**DIRECTIVE:** Reproduce the text of all the material below, swapping in "Festo" wherever "FESTO" occurs and changing nothing else. Leave the pictures out of your answer.

(Extracted page text data)
---

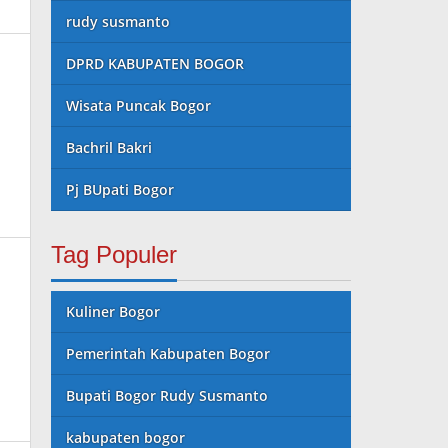
rudy susmanto
DPRD KABUPATEN BOGOR
Wisata Puncak Bogor
Bachril Bakri
Pj BUpati Bogor
Tag Populer
Kuliner Bogor
Pemerintah Kabupaten Bogor
Bupati Bogor Rudy Susmanto
kabupaten bogor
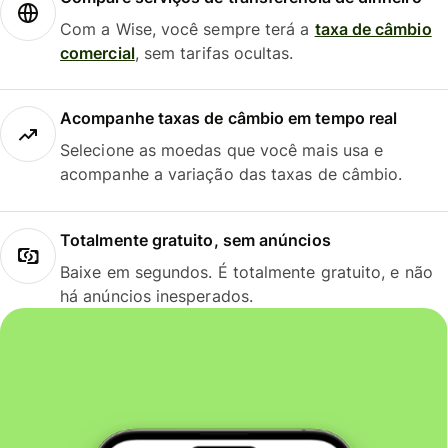
Com a Wise, você sempre terá a
taxa de câmbio
comercial
, sem tarifas ocultas.
Acompanhe taxas de câmbio em tempo real
Selecione as moedas que você mais usa e
acompanhe a variação das taxas de câmbio.
Totalmente gratuito, sem anúncios
Baixe em segundos. É totalmente gratuito, e não
há anúncios inesperados.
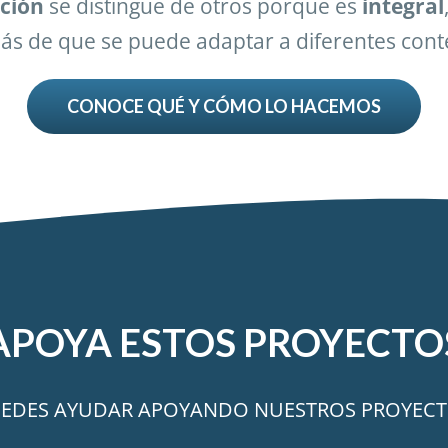
ción
se distingue de otros porque es
integral
s de que se puede adaptar a diferentes cont
CONOCE QUÉ Y CÓMO LO HACEMOS
APOYA ESTOS
PROYECTO
EDES AYUDAR APOYANDO NUESTROS PROYEC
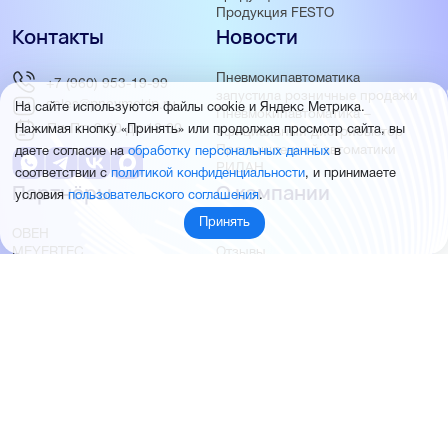
Продукция FESTO
Контакты
Новости
Пневмокипавтоматика
+7 (960) 953-19-99
запустила розничные продажи
sales@pnevmokip.ru
На сайте используются файлы cookie и Яндекс Метрика.
Пневмокипавтоматика –
Пн-Пт: 9:00 до 18:00
Нажимая кнопку «Принять» или продолжая просмотр сайта, вы
официальный дистрибьютор
Промышленной автоматики
даете согласие на
обработку персональных данных
в
РИДАН
соответствии с
политикой конфиденциальности
, и принимаете
Партнёры
О компании
условия
пользовательского соглашения
.
Принять
ОВЕН
О нас
MEYERTEC
Отзывы
EMC
Новости
PEMAKS
Фотогалерея
INNOLEVEL
Партнёры
INNOVERT
Правовая информация
INNOCONT
AUTONICS
FESTO
SMC
© 2026 Пневмокипавтоматика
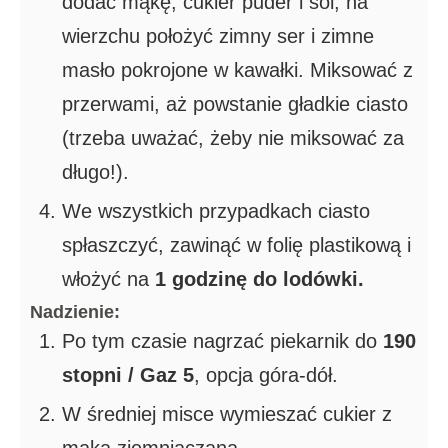
dodać mąkę, cukier puder i sól, na
wierzchu położyć zimny ser i zimne
masło pokrojone w kawałki. Miksować z
przerwami, aż powstanie gładkie ciasto
(trzeba uważać, żeby nie miksować za
długo!).
We wszystkich przypadkach ciasto
spłaszczyć, zawinąć w folię plastikową i
włożyć na
1 godzinę do lodówki.
Nadzienie:
Po tym czasie nagrzać piekarnik do
190
stopni / Gaz 5
, opcja góra-dół.
W średniej misce wymieszać cukier z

---

**RESULT OF THIS TASK:**
rudy susmanto
DPRD KABUPATEN BOGOR
Wisata Puncak Bogor
Bachril Bakri
Pj BUpati Bogor
Tag Populer
Kuliner Bogor
Pemerintah Kabupaten Bogor
Bupati Bogor Rudy Susmanto
kabupaten bogor
Com a Wise, você sempre terá a
taxa de câmbio
comercial
, sem tarifas ocultas.
Acompanhe taxas de câmbio em tempo real
Selecione as moedas que você mais usa e
acompanhe a variação das taxas de câmbio.
Totalmente gratuito, sem anúncios
Baixe em segundos. É totalmente gratuito, e não
há anúncios inesperados.
ción
se distingue de otros porque es
integral
s de que se puede adaptar a diferentes cont
CONOCE QUÉ Y CÓMO LO HACEMOS
APOYA ESTOS
PROYECTO
EDES AYUDAR APOYANDO NUESTROS PROYEC
Продукция Festo
Контакты
Новости
Пневмокипавтоматика
+7 (960) 953-19-99
запустила розничные продажи
sales@pnevmokip.ru
На сайте используются файлы cookie и Яндекс Метрика.
Пневмокипавтоматика –
Пн-Пт: 9:00 до 18:00
Нажимая кнопку «Принять» или продолжая просмотр сайта, вы
официальный дистрибьютор
Промышленной автоматики
даете согласие на
обработку персональных данных
в
РИДАН
соответствии с
политикой конфиденциальности
, и принимаете
Партнёры
О компании
условия
пользовательского соглашения
.
Принять
ОВЕН
О нас
MEYERTEC
Отзывы
EMC
Новости
PEMAKS
Фотогалерея
INNOLEVEL
Партнёры
INNOVERT
Правовая информация
INNOCONT
AUTONICS
Festo
SMC
© 2026 Пневмокипавтоматика
dodać mąkę, cukier puder i sól, na
wierzchu położyć zimny ser i zimne
masło pokrojone w kawałki. Miksować z
przerwami, aż powstanie gładkie ciasto
(trzeba uważać, żeby nie miksować za
długo!).
We wszystkich przypadkach ciasto
spłaszczyć, zawinąć w folię plastikową i
włożyć na
1 godzinę do lodówki.
Nadzienie:
Po tym czasie nagrzać piekarnik do
190
stopni / Gaz 5
, opcja góra-dół.
W średniej misce wymieszać cukier z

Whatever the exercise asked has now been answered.